───── 演習本文 ─────

・SOLO2試験とは、2レジメン以上の治療歴のあるBRCA1/2変異陽性再発卵巣がん患者に対してプラチナ系抗がん剤治療後のメンテナンス療法としてリムパーザ単剤療法を投与する群、またはプラセボを投与する群に無作為に振り分け、有効性を比較検証した国際多施設共同無作為化二重盲検試験である
・本研究では、SOLO2試験において倦怠感、嘔吐、吐き気などの治療関連有害事象(TRAE)がリムパーザを投与した多くの患者で確認されたことから身体症状、活動状況及びその他の心配な点のスコアを総合した指標であるTOIスコア患者のQOLを評価している
・本試験の結果、治療開始時点より12ヶ月後のTOIスコア変化中央値はリムパーザ群−2·90に対してプラセボ群-2·87、両群間の差は−0·03(p=0·98)で統計学有意な差は確認されなかった
2018年7月16日、医学誌『The Lancet Onclogy』にて治療歴のあるBRCA1/2変異陽性再発卵巣がん患者に対するプラチナ系抗がん剤治療後のメンテナンス療法としてのポリADPリボースポリメラーゼ(PARP)阻害薬であるオラパリブ(商品名リムパーザ;以下リムパーザ)単剤療法とプラセボの有効性を検証した第III相のSOLO2試験(NCT01874353)のQOL(生活の質)の結果がPrince of Wales Hospital・Michael Friedlander氏らにより公表された。
SOLO2試験とは、2レジメン以上の治療歴のあるBRCA1/2変異陽性再発卵巣がん患者に対してプラチナ系抗がん剤治療後のメンテナンス療法として1日2回リムパーザ300mg単剤療法を投与する群(N=196人)、またはプラセボを投与する群(N=99人)に無作為に振り分け、主要評価項目として無増悪生存期間(PFS)を比較検証した国際多施設共同無作為化二重盲検試験である。
2017年3月16日、アストラゼネカ社のプレスリリースにて既に報告された通り、本試験の主要評価項目である無増悪生存期間(PFS)中央値はリムパーザ群19.1ヶ月に対してプラセボ群5.5ヶ月、リムパーザ投与により病勢進行または死亡(PFS)のリスクが70%統計学有意に減少(ハザード比 0.30,95%信頼性区間0.22-0.41,P<0.0001)を示した。

─────

■ **課題一覧**
- a) SOLO2試験についての本文から、「2017年3月16日、アスト」で始まり「P<0.0001)を示した。」で終わる部分を一字一句そのまま書き写すこと。
- b) SOLO2試験についての本文によると、リムパーザ群の無増悪生存期間中央値は何ヶ月だったか。
- c) SOLO2試験についての本文を、最後の文の後から書き継ぐこと。

───── エントリー抜粋 ─────

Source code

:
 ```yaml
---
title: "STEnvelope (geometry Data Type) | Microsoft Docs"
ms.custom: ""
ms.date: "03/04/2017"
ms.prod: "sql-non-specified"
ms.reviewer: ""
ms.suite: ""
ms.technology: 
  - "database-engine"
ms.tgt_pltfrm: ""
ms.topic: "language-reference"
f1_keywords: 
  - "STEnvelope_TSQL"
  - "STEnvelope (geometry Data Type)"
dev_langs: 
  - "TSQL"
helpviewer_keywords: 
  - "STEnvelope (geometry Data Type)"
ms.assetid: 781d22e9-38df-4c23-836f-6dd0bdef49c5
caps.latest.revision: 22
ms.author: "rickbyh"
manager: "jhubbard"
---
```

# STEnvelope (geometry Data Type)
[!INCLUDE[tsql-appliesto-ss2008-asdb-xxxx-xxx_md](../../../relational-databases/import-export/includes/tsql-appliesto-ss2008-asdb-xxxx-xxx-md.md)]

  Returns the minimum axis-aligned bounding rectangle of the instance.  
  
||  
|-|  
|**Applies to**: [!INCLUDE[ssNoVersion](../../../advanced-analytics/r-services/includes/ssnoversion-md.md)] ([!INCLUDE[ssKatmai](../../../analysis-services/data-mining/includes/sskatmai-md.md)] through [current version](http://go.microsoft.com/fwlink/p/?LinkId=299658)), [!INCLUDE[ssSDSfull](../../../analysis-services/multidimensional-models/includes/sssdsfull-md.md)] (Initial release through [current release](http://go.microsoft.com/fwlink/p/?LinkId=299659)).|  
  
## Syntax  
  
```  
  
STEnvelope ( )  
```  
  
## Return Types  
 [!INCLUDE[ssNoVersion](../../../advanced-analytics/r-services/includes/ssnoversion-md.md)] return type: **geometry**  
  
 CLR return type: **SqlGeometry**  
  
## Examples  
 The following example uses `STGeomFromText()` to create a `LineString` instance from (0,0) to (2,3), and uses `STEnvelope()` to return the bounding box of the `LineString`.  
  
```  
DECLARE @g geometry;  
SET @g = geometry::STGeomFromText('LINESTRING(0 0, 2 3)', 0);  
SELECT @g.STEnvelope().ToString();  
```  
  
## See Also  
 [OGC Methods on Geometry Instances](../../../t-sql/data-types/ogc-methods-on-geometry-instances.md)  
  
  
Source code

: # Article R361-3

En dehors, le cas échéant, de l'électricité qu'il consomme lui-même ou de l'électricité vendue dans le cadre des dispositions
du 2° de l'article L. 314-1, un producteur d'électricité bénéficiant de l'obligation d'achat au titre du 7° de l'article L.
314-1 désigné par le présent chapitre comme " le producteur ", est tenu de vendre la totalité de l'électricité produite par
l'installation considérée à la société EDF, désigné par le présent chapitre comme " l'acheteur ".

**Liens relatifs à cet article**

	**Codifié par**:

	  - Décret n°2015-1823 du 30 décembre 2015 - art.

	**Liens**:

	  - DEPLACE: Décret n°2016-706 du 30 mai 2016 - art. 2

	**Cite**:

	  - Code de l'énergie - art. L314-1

─────

■ **解答一覧**
- a)
2017年3月16日、アストラゼネカ社のプレスリリースにて既に報告された通り、本試験の主要評価項目である無増悪生存期間(PFS)中央値はリムパーザ群19.1ヶ月に対してプラセボ群5.5ヶ月、リムパーザ投与により病勢進行または死亡(PFS)のリスクが70%統計学有意に減少(ハザード比 0.30,95%信頼性区間0.22-0.41,P<0.0001)を示した。

- b) リムパーザ群の無増悪生存期間中央値は19.1ヶ月である。

- c)
その一方で、リムパーザ投与により倦怠感、嘔吐、吐き気などの治療関連有害事象(TRAE)が多くの患者で確認された。以上の背景より、本研究では身体症状、活動状況及びその他の心配な点のスコアを総合した指標であるTOIスコア(Trial Outcome Index)により治療開始時点より12ヶ月後における患者のQOLを評価した。
本試験の結果、治療開始時点より12ヶ月後のTOIスコア変化中央値はリムパーザ群−2·90(95%信頼区間:−4·13-−1·67)に対してプラセボ群-2·87(95%信頼区間:–4·64-−1·10)、両群間の差は−0·03(95%信頼区間:−2·19-2·13,p=0·98)で統計学有意な差は確認されなかった。
以上のSOLO2試験におけるQOL解析の結果よりMichael Friedlander氏らは以下のように結論を述べている。”BRCA1/2変異陽性再発卵巣がん患者に対するメンテナンス療法としてのリムパーザ単剤療法は有害な影響を与えないことがQOL評価の結果より証明されました。また、メンテナンス療法としてのリムパーザ単剤療法は無増悪生存期間(PFS)を統計学有意に改善するため、今後の臨床試験などで標準治療として投与されるべきでしょう。”